N Korean nuke, missile test will affect disarmament process: UN
The recent nuclear and missile tests conducted by North Korea jeopardize continuing global efforts to achieve nuclear disarmament, Secretary-General Ban Ki-moon has warned.
Addressing the Finland's Parliament at Helsinki, Ban said that the North Korea's nuclear test on Monday, its second ever, and its subsequent launch of short-range missiles not only "create tension in the region," but "will also pose serious implications to peace and security on the regional and global level."
Speaking to reporters following his speech, the Secretary-General said that the UN Security Council, which condemned Monday's nuclear test in a press statement, can "start to take further measures corresponding to the gravity of this situation."
Joining the chorus of world leaders in speaking out against the test, he said it is in "flagrant violation" of the Council's resolution 1718 from 2006, which demanded that the country "not conduct any further nuclear test or launch of a ballistic missile," following its claims to have conducted a nuclear test in October of that year.

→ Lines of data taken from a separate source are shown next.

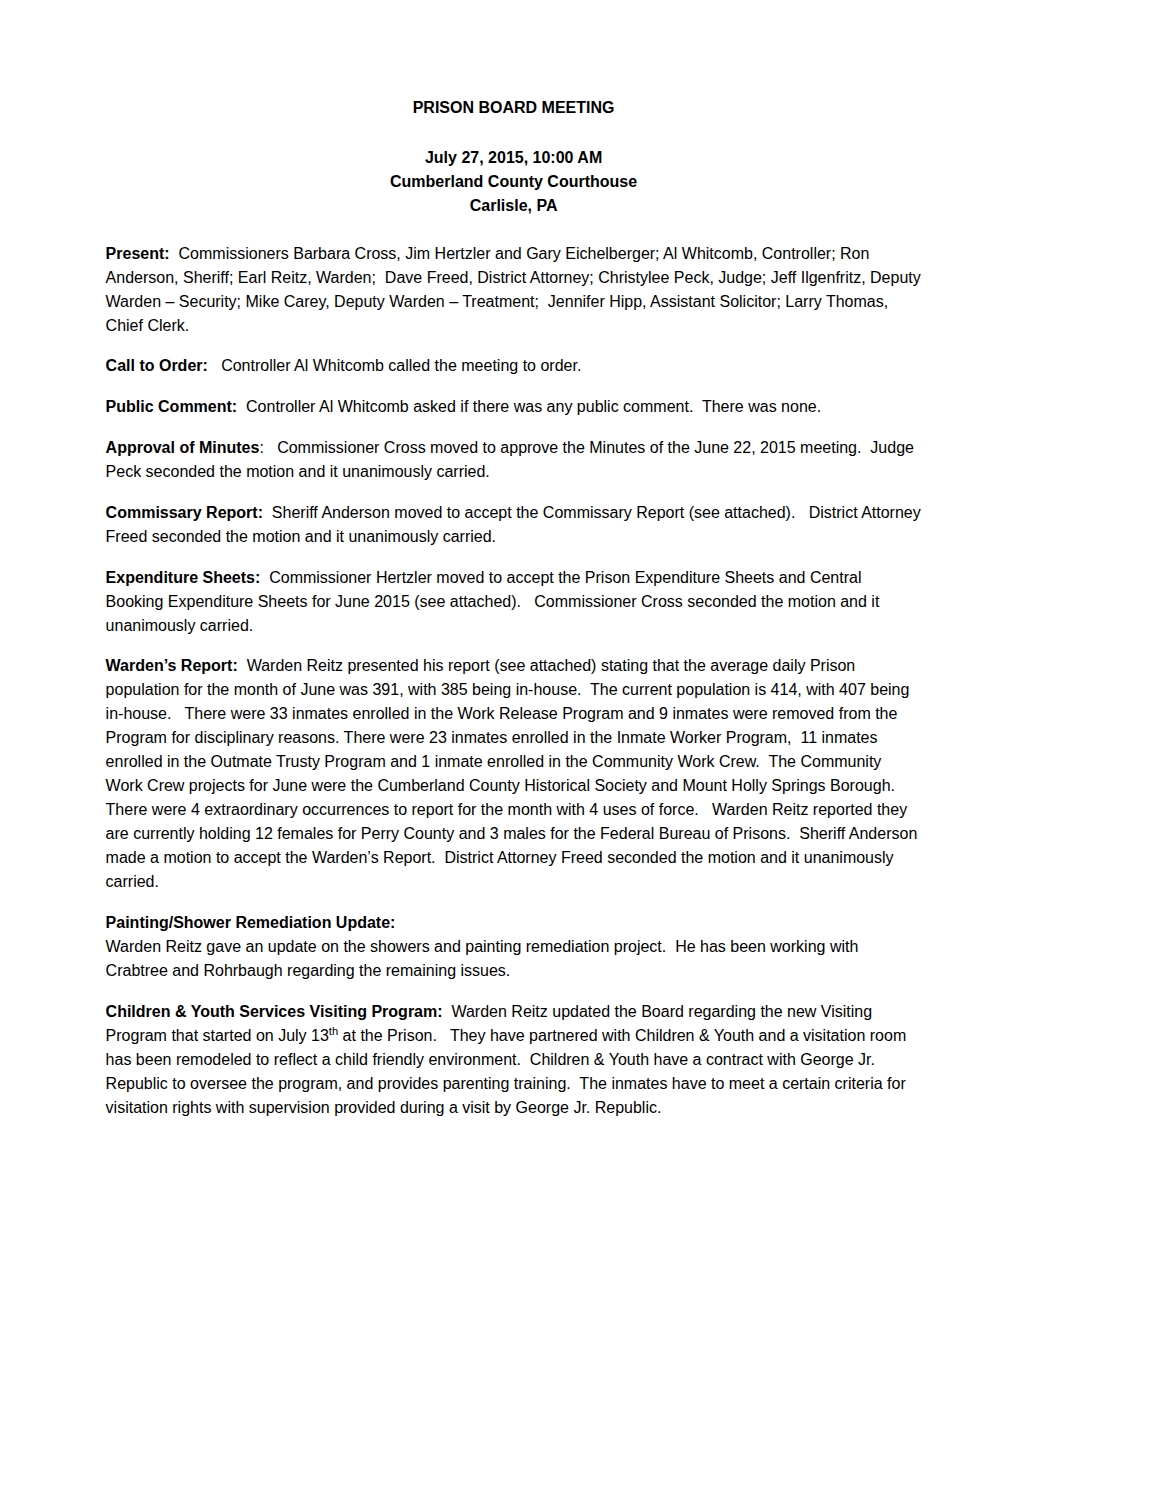PRISON BOARD MEETING
July 27, 2015, 10:00 AM
Cumberland County Courthouse
Carlisle, PA
Present: Commissioners Barbara Cross, Jim Hertzler and Gary Eichelberger; Al Whitcomb, Controller; Ron Anderson, Sheriff; Earl Reitz, Warden; Dave Freed, District Attorney; Christylee Peck, Judge; Jeff Ilgenfritz, Deputy Warden – Security; Mike Carey, Deputy Warden – Treatment; Jennifer Hipp, Assistant Solicitor; Larry Thomas, Chief Clerk.
Call to Order: Controller Al Whitcomb called the meeting to order.
Public Comment: Controller Al Whitcomb asked if there was any public comment. There was none.
Approval of Minutes: Commissioner Cross moved to approve the Minutes of the June 22, 2015 meeting. Judge Peck seconded the motion and it unanimously carried.
Commissary Report: Sheriff Anderson moved to accept the Commissary Report (see attached). District Attorney Freed seconded the motion and it unanimously carried.
Expenditure Sheets: Commissioner Hertzler moved to accept the Prison Expenditure Sheets and Central Booking Expenditure Sheets for June 2015 (see attached). Commissioner Cross seconded the motion and it unanimously carried.
Warden’s Report: Warden Reitz presented his report (see attached) stating that the average daily Prison population for the month of June was 391, with 385 being in-house. The current population is 414, with 407 being in-house. There were 33 inmates enrolled in the Work Release Program and 9 inmates were removed from the Program for disciplinary reasons. There were 23 inmates enrolled in the Inmate Worker Program, 11 inmates enrolled in the Outmate Trusty Program and 1 inmate enrolled in the Community Work Crew. The Community Work Crew projects for June were the Cumberland County Historical Society and Mount Holly Springs Borough. There were 4 extraordinary occurrences to report for the month with 4 uses of force. Warden Reitz reported they are currently holding 12 females for Perry County and 3 males for the Federal Bureau of Prisons. Sheriff Anderson made a motion to accept the Warden’s Report. District Attorney Freed seconded the motion and it unanimously carried.
Painting/Shower Remediation Update:
Warden Reitz gave an update on the showers and painting remediation project. He has been working with Crabtree and Rohrbaugh regarding the remaining issues.
Children & Youth Services Visiting Program: Warden Reitz updated the Board regarding the new Visiting Program that started on July 13th at the Prison. They have partnered with Children & Youth and a visitation room has been remodeled to reflect a child friendly environment. Children & Youth have a contract with George Jr. Republic to oversee the program, and provides parenting training. The inmates have to meet a certain criteria for visitation rights with supervision provided during a visit by George Jr. Republic.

Ban reiterated his appeal to North Korean leaders to "refrain from taking any further measures," which would deteriorate the situation, create tensions in the region with negative implications for the ongoing international community's efforts to curb nuclear non-proliferation of nuclear weapons, as well as nuclear disarmament talks which are now going on between the United States and the Russian Federation.
North Korea, he said, should abide by all commitments made to the international community as a member of the UN.
The only viable option for North Korea, Ban said, is for it to return to the table for six party talks aimed at curbing its nuclear ambitions.
In his address to the Finnish Parliament, the Secretary-General also touched on climate change, calling for the Nordic nation's support in wrapping up negotiations on an ambitious new pact to slash greenhouse gas emissions at this December's UN conference in Copenhagen, Denmark.
He also announced that the world body will shortly be launching a Global Vulnerability Alert, with information being collected in real-time and shared with Member States to monitor the social effects of the current global economic crisis.